さらに、吉田監督は6年前に石原さとみと出会ったときは「自分の意志をはっきりと言うタイプで、自信がみなぎっている人」という印象を持ったが、撮影現場に現れた石原さとみに対しては「弱りきって迷走した状態」かつ「自信の欠片もない、ただ勢いだけはあるから、すごく沙織里(主人公)っぽかった」と思ったのだとか。
もはや、どこまでが石原さとみの俳優としての力なのか、それとも撮影現場で見せた「素」の状態なのかも判然とはしないが、間違いなく言えるのは、石原さとみの俳優としての挑戦が、演じる役柄とシンクロしているということだ。

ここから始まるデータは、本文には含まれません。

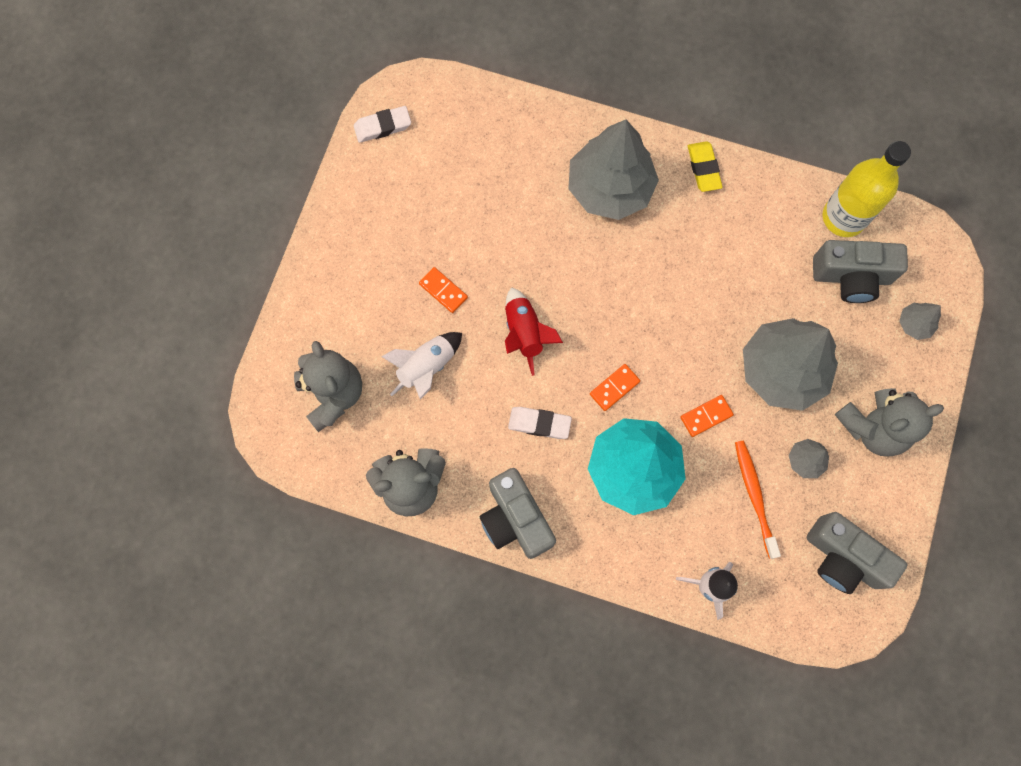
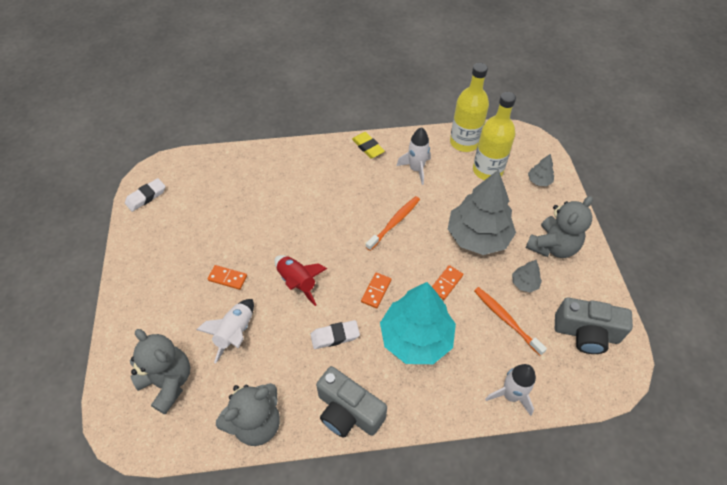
camera: 25 degrees left, 20 degrees down
grey tree [568,120,659,220] -> none
grey camera [813,240,908,303] -> yellow bottle [473,92,516,180]
none -> orange toothbrush [366,196,420,251]
none -> white rocket [397,127,431,185]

熱烈に役を希望する勢いを持ち続けているはずなのに、撮影現場では自信の欠片もないように見えたという石原さとみ。娘の失踪に世間の関心が薄れつつあるため、弱り切ると同時に常軌を逸した言動も取ってしまう劇中の主人公。それぞれが「つながっている」からこそ、「本当に壊れた」と思わせるほどのリアリズムを体現したのではないだろうか。
「新しい石原さとみを届けるギャンブル」は完全に成功

当初の脚本における主人公は石原さとみを想定していたわけではなかったそうだが、それでも吉田監督は逆オファーから3年後に石原さとみへ「脚本を書いた」と連絡し、妊娠と出産を待って撮影をするなど、「石原さとみのため」の映画作りへと、途中から完全に舵を切っていたともいえる。
吉田監督は「新しい本で、石原さんをこっちの世界に引きずり込めないかなというある種のギャンブルというか。一緒に努力して、みんなが知っている石原さとみさんじゃないものを作るという自信はありました」とも完成披露試写会で語っていたのだが、その賭けは完全に成功したと言っていい。
実際の劇中では「港区臭」が皆無で、見る影もないどころか、吉田監督だけでなく観客にも「壊れた」のではないかと思わせ、石原さとみというその人のメンタルを心配させるほどの、まったく新しい石原さとみの姿がそこにあったのだから。「シャンプーではなくボディソープを使って傷めた髪」からも、そう思えるだろう。